Follow-up of Severely Malnourished Children (FUSAM): Effectiveness of a Combined Nutrition Psychosocial Intervention on Health and Development

Grant awarded: £270,384

Lead organisation: Action Contre La Faim France

Partnering organisations: International Centre for Diarrhoeal Disease Research Bangladesh (ICDDR-B); District Public Health Office, Rajbiraj; Child Health Divison; NEEP

Project length: 2015-2017

Study locations: Saptari district, Nepal

Principal Investigator: Cécile Bizouerne, Senior Advisor for Mental Health and Care Practices Sector, Action Contre La Faim.

  • Young mother with her daughter with Severe Acute Malnutrition during a mother-child interaction activity during home based testing in Saptari, Nepal for the FUSAM research.

  • Young mother with her son with Severe Acute Malnutrition during a psychosocial intervention session dealing with Severe Acute Malnutrition, its effects and its treatment in the health centre of Sakhda – Saptari, Nepal as part of the FUSAM research.

  • Mother of a child with Severe Acute Malnutrition encouraging her child to participate in an activity during child development testing in Saptari, Nepal for the FUSAM research.


Purpose:

The majority of Severe Acute Malnourished (SAM) children are treated with therapeutic food in community/home-based care, and little is known about the long-term sustainability of the nutritional and health benefits of treatment after rehabilitation.
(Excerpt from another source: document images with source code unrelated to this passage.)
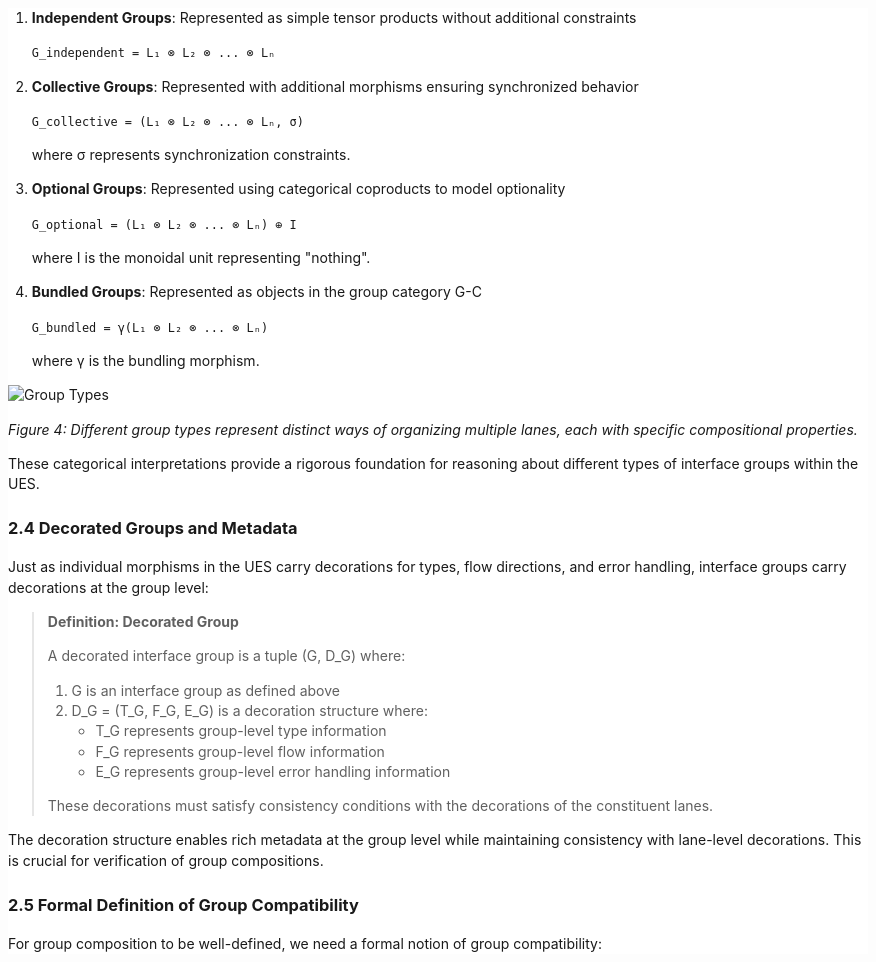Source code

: 1. **Independent Groups**: Represented as simple tensor products without additional constraints
   ```
   G_independent = L₁ ⊗ L₂ ⊗ ... ⊗ Lₙ
   ```

2. **Collective Groups**: Represented with additional morphisms ensuring synchronized behavior
   ```
   G_collective = (L₁ ⊗ L₂ ⊗ ... ⊗ Lₙ, σ)
   ```
   where σ represents synchronization constraints.

3. **Optional Groups**: Represented using categorical coproducts to model optionality
   ```
   G_optional = (L₁ ⊗ L₂ ⊗ ... ⊗ Lₙ) ⊕ I
   ```
   where I is the monoidal unit representing "nothing".

4. **Bundled Groups**: Represented as objects in the group category G-C
   ```
   G_bundled = γ(L₁ ⊗ L₂ ⊗ ... ⊗ Lₙ)
   ```
   where γ is the bundling morphism.

![Group Types](https://i.imgur.com/group-types-placeholder.png)

*Figure 4: Different group types represent distinct ways of organizing multiple lanes, each with specific compositional properties.*

These categorical interpretations provide a rigorous foundation for reasoning about different types of interface groups within the UES.

### 2.4 Decorated Groups and Metadata

Just as individual morphisms in the UES carry decorations for types, flow directions, and error handling, interface groups carry decorations at the group level:

> **Definition: Decorated Group**
> 
> A decorated interface group is a tuple (G, D_G) where:
> 
> 1. G is an interface group as defined above
> 2. D_G = (T_G, F_G, E_G) is a decoration structure where:
>    - T_G represents group-level type information
>    - F_G represents group-level flow information
>    - E_G represents group-level error handling information
> 
> These decorations must satisfy consistency conditions with the decorations of the constituent lanes.

The decoration structure enables rich metadata at the group level while maintaining consistency with lane-level decorations. This is crucial for verification of group compositions.

### 2.5 Formal Definition of Group Compatibility

For group composition to be well-defined, we need a formal notion of group compatibility:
The research intends to assess the cost-effectiveness and long-term impact of a brief combined nutrition/psychosocial intervention (in comparison to a stand-alone nutritional treatment) on the growth and development of children with SAM aged 6 to 24 months in the Saptari District of Nepal. The psychosocial intervention focuses directly on the key underlying determinants of acute malnutrition within children’s early years, such as child care practices, parent-child relationships and maternal mental health. It includes the mother/caregiver but also empowers her as the key ally in the treatment of the undernourished child. Adding a brief psychosocial component to the standard medico-nutritional treatment is expected to pay off in terms of sustainable recovery, health, and development outcomes of children.

Expected outcomes:

This research will contribute to the growing body of research on the added benefits of a brief psychosocial support to Severe Acute Malnourished (SAM) children’s caregivers as a complement of the nutrition treatment. The combined treatment is expected to be more effective in improving the nutritional and health status of SAM children living under high vulnerability (e.g. weight-gain, MUAC, WHZ, recovery rates, relapse, morbidity and mortality prevention), in optimizing their cognitive, social and emotional development, in promoting good mother-child relations and care practices, and in boosting maternal mental health and general well-being. Moreover, the new combined treatment is expected to be more cost-effective as improved health outcomes should outweigh costs per SAM child recovered.
A guideline will be developed for establishing adequate inpatient and/or community-based psychosocial intervention with recommendations for scaling-up. Finally, a paper will be submitted to a scientific journal.